## Selected excerpt
Keep Driving captures the feeling of automobile wanderlust immaculately, the need to strike out on your own and make your own unique experiences with the fresh eyes of youth. The gameplay is pretty straightforward but it gives you lots of choice in terms of where to go, what pace to set, and even which ultimate objective you want to chase to end your run. You might run in a rally race, or take a cross-country trip to visit your ailing grandmother, or stick to the default path of attending the big concert all your friends are going to. Maybe it’s simply precision-targeted at my own nostalgia, but I still believe the game captures something really unique for a video game.
7. Blue Prince

Puzzle gamers have been eating good in the last few years. There are so many great puzzle titles releasing that playing all of them has been an impossible task for me (I’ll get to Golden Idol, Seance of Blake Manor, and Lorelei and the Laser Eyes eventually). But the one that I did play and made my entire month of April disappear into a fevered haze was Blue Prince.

Entries from a dataset
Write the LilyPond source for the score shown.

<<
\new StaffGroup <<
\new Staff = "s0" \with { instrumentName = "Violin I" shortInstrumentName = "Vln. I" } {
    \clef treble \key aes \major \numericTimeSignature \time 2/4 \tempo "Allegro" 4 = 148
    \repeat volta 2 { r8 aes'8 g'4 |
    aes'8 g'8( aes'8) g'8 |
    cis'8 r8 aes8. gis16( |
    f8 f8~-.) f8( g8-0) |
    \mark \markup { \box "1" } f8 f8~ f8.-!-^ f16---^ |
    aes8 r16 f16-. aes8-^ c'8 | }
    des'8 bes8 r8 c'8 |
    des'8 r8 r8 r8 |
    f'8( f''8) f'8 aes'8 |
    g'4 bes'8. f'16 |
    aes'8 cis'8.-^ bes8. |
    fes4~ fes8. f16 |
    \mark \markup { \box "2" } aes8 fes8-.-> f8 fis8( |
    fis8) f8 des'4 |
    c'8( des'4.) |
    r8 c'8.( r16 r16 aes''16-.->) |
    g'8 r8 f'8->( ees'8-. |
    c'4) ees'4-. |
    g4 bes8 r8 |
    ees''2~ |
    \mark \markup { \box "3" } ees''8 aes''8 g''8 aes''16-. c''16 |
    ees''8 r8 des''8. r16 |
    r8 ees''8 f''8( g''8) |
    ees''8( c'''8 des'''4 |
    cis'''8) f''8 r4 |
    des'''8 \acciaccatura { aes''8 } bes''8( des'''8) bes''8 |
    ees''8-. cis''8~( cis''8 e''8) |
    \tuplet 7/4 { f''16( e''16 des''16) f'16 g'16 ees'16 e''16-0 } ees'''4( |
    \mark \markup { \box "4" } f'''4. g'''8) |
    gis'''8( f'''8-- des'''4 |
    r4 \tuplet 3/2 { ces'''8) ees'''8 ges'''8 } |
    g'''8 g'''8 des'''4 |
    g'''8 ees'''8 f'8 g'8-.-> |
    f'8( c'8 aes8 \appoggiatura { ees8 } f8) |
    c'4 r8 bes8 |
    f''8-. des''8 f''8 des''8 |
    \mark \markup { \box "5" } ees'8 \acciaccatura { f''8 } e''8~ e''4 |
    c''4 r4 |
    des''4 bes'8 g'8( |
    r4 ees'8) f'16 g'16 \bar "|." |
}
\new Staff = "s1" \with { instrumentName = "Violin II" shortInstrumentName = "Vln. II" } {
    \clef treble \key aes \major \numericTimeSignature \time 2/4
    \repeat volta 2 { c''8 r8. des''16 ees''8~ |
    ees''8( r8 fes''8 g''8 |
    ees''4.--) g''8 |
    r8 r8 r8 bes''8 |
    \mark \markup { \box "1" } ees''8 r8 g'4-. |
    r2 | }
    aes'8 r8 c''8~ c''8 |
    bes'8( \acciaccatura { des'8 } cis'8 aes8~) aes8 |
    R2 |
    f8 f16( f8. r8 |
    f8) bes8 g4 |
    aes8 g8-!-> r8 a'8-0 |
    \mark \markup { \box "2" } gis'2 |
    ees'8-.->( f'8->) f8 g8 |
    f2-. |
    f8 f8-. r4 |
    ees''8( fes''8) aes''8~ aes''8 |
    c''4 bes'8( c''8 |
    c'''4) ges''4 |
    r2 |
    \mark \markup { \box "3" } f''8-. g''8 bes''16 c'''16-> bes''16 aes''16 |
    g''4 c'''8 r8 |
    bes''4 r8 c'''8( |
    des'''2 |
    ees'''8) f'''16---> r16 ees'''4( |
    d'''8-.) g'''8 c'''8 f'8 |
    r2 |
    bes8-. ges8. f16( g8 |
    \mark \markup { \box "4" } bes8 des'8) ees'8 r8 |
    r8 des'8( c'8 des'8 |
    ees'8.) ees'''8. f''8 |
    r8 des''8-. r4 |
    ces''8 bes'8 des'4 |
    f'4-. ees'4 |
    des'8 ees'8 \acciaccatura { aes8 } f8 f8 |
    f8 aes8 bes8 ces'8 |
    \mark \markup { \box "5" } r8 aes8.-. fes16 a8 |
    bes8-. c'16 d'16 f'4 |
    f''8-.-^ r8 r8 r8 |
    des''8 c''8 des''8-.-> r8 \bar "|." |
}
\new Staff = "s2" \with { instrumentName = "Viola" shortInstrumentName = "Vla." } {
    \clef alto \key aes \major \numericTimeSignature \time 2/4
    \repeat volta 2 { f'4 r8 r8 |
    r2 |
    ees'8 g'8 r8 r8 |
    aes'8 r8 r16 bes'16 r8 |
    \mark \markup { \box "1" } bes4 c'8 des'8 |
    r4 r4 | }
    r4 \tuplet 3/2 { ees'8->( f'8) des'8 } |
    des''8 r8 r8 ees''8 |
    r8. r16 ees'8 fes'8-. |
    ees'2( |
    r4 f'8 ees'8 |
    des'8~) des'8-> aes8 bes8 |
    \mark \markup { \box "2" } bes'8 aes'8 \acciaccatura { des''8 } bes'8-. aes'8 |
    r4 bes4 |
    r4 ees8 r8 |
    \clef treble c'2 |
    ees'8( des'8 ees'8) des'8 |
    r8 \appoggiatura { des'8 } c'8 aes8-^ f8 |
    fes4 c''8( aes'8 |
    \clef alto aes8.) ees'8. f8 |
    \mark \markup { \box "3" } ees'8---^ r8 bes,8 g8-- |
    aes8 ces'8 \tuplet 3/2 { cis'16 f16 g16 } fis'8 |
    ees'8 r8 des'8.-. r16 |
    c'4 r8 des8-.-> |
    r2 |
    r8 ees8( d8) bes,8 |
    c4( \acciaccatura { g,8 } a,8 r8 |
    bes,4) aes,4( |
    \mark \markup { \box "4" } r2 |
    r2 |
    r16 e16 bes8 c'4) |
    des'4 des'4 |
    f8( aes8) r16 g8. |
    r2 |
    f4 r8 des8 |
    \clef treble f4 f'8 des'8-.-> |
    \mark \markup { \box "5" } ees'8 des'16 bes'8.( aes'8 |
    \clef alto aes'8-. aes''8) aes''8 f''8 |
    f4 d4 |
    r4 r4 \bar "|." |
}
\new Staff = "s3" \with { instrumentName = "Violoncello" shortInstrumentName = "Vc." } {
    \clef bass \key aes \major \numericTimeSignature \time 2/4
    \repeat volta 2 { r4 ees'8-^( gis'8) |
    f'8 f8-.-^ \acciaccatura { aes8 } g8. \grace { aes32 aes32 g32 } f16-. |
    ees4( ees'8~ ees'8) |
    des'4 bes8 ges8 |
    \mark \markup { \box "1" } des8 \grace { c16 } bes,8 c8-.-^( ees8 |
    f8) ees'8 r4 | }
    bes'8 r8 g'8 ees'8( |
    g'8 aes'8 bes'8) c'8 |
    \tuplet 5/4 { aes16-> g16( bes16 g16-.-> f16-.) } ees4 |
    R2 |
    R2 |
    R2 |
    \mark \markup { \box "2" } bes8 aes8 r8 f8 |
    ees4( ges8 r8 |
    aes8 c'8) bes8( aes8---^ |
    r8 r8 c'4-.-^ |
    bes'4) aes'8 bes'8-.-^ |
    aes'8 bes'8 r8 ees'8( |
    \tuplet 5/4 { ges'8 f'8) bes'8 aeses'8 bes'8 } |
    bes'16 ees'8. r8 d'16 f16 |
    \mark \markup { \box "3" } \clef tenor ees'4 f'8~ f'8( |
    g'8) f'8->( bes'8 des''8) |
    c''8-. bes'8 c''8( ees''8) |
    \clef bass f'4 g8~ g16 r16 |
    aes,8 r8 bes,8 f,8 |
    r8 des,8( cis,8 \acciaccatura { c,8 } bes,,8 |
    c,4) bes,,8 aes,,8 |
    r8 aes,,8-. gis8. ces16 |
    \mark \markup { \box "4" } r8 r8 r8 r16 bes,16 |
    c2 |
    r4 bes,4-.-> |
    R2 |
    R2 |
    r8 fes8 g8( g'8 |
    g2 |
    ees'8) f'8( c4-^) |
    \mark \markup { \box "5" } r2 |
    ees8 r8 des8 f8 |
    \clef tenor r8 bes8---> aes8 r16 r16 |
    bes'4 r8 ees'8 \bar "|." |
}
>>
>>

## Tasks for this exercise
a) Summarize the video game excerpt in two sentences.
b) Count the lines of the entries that contain the word "treble". Give only the number.
The text and the entries have nothing to do with each other.

## Responses to the tasks
a) Keep Driving is praised for capturing the youthful urge to hit the road, with simple gameplay that still offers many choices of route, pace, and final goal, such as a rally race, a trip to visit an ailing grandmother, or the big concert. Blue Prince, listed at number seven, comes up amid a boom in great puzzle games and made the writer's whole month of April vanish.

b) 4